Gather all lines in the entries that include the word "metallic".

[Extracted page text data]
--- START ---

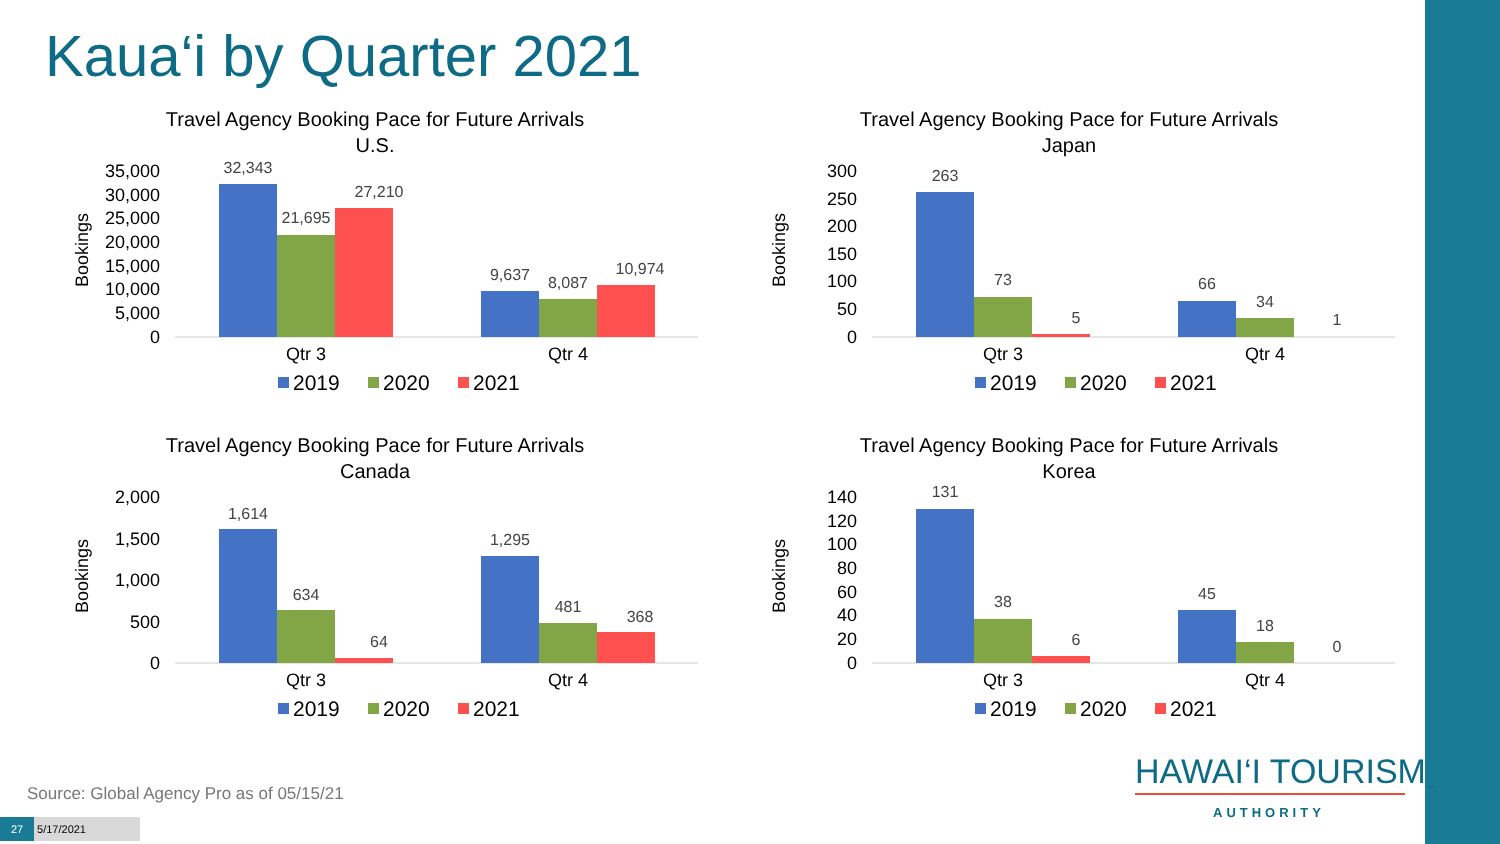Kaua‘i by Quarter 2021
Travel Agency Booking Pace for Future Arrivals
U.S.
Bookings
35,000
30,000
25,000
20,000
15,000
10,000
5,000
0
32,343
21,695
27,210
9,637
8,087
10,974
Qtr 3
Qtr 4
2019
2020
2021
Travel Agency Booking Pace for Future Arrivals
Japan
Bookings
300
250
200
150
100
50
0
263
73
5
66
34
1
Qtr 3
Qtr 4
2019
2020
2021
Travel Agency Booking Pace for Future Arrivals
Canada
Bookings
2,000
1,500
1,000
500
0
1,614
634
64
1,295
481
368
Qtr 3
Qtr 4
2019
2020
2021
Travel Agency Booking Pace for Future Arrivals
Korea
Bookings
140
120
100
80
60
40
20
0
131
38
6
45
18
0
Qtr 3
Qtr 4
2019
2020
2021
Source: Global Agency Pro as of 05/15/21
27 5/17/2021
HAWAI‘I TOURISM<sub>™</sub>
AUTHORITY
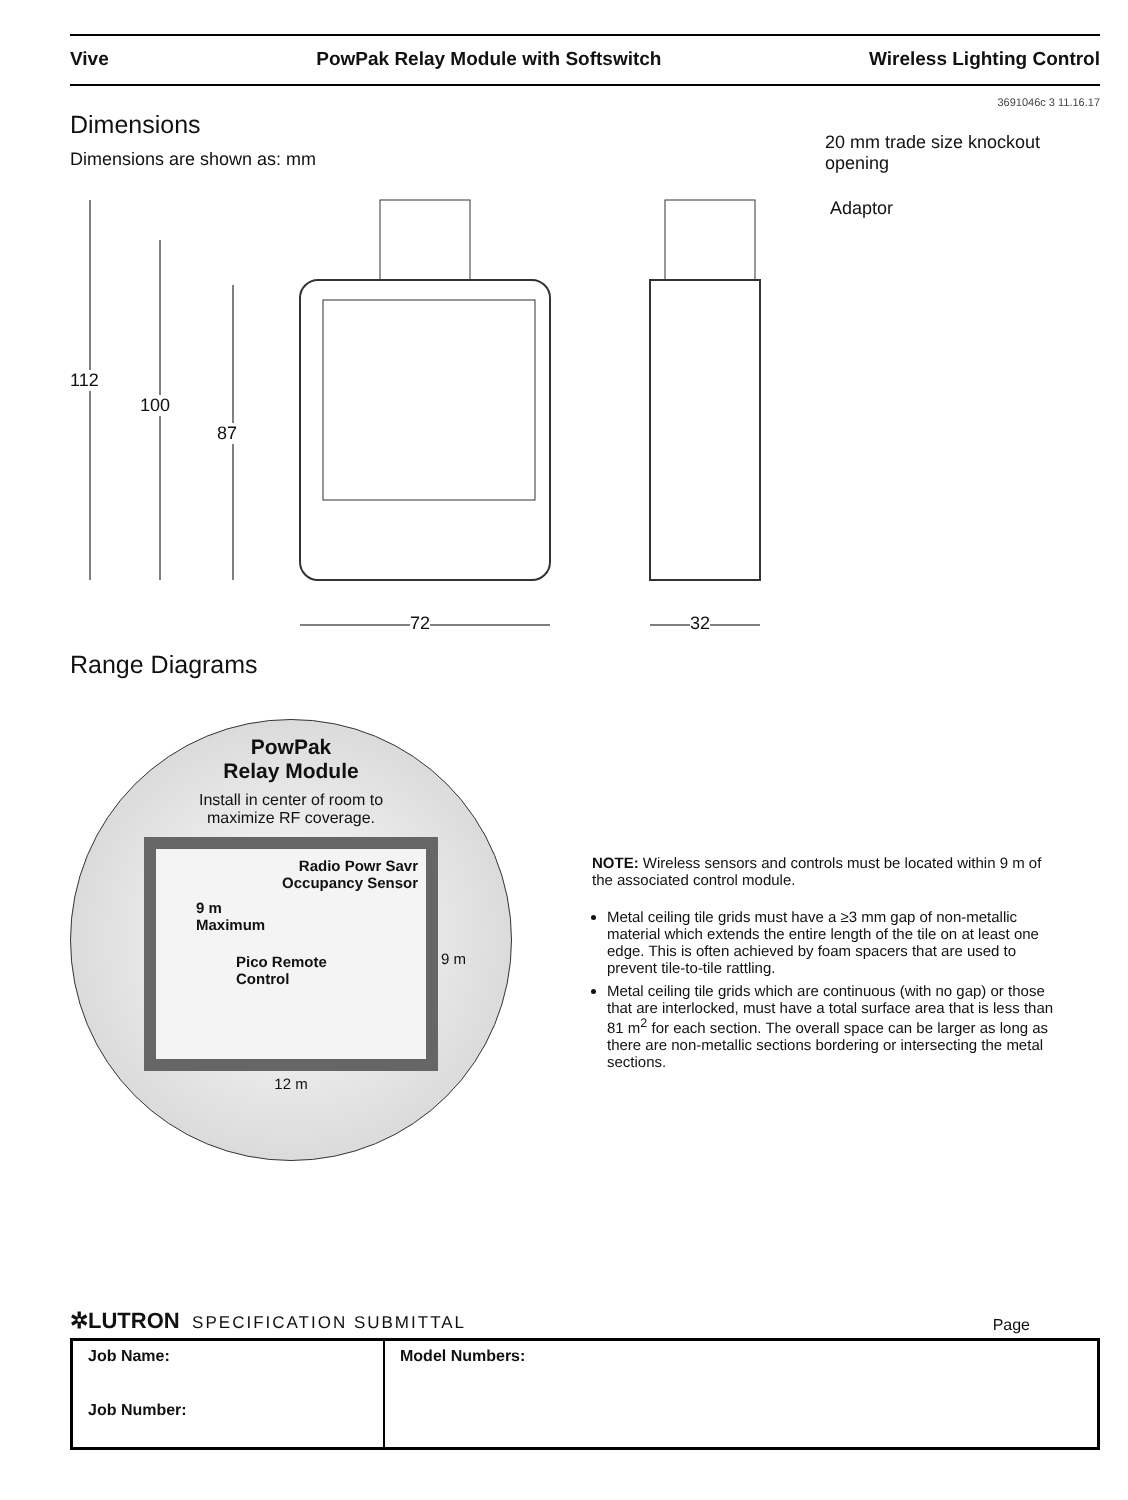Vive PowPak Relay Module with Softswitch Wireless Lighting Control
3691046c 3 11.16.17
Dimensions
Dimensions are shown as: mm
112
100
87
72 32
20 mm trade size knockout
opening
Adaptor
Range Diagrams
PowPak
Relay Module
Install in center of room to
maximize RF coverage.
Radio Powr Savr
Occupancy Sensor
9 m
Maximum
Pico Remote
Control
12 m
9 m
NOTE: Wireless sensors and controls must be located within 9 m of the associated control module.
Metal ceiling tile grids must have a ≥3 mm gap of non-metallic material which extends the entire length of the tile on at least one edge. This is often achieved by foam spacers that are used to prevent tile-to-tile rattling.
Metal ceiling tile grids which are continuous (with no gap) or those that are interlocked, must have a total surface area that is less than 81 m<sup>2</sup> for each section. The overall space can be larger as long as there are non-metallic sections bordering or intersecting the metal sections.
✲LUTRON SPECIFICATION SUBMITTAL Page
| Job Name: Job Number: | Model Numbers: |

--- END ---

## Solution below
Metal ceiling tile grids must have a ≥3 mm gap of non-metallic material which extends the entire length of the tile on at least one edge. This is often achieved by foam spacers that are used to prevent tile-to-tile rattling.
Metal ceiling tile grids which are continuous (with no gap) or those that are interlocked, must have a total surface area that is less than 81 m<sup>2</sup> for each section. The overall space can be larger as long as there are non-metallic sections bordering or intersecting the metal sections.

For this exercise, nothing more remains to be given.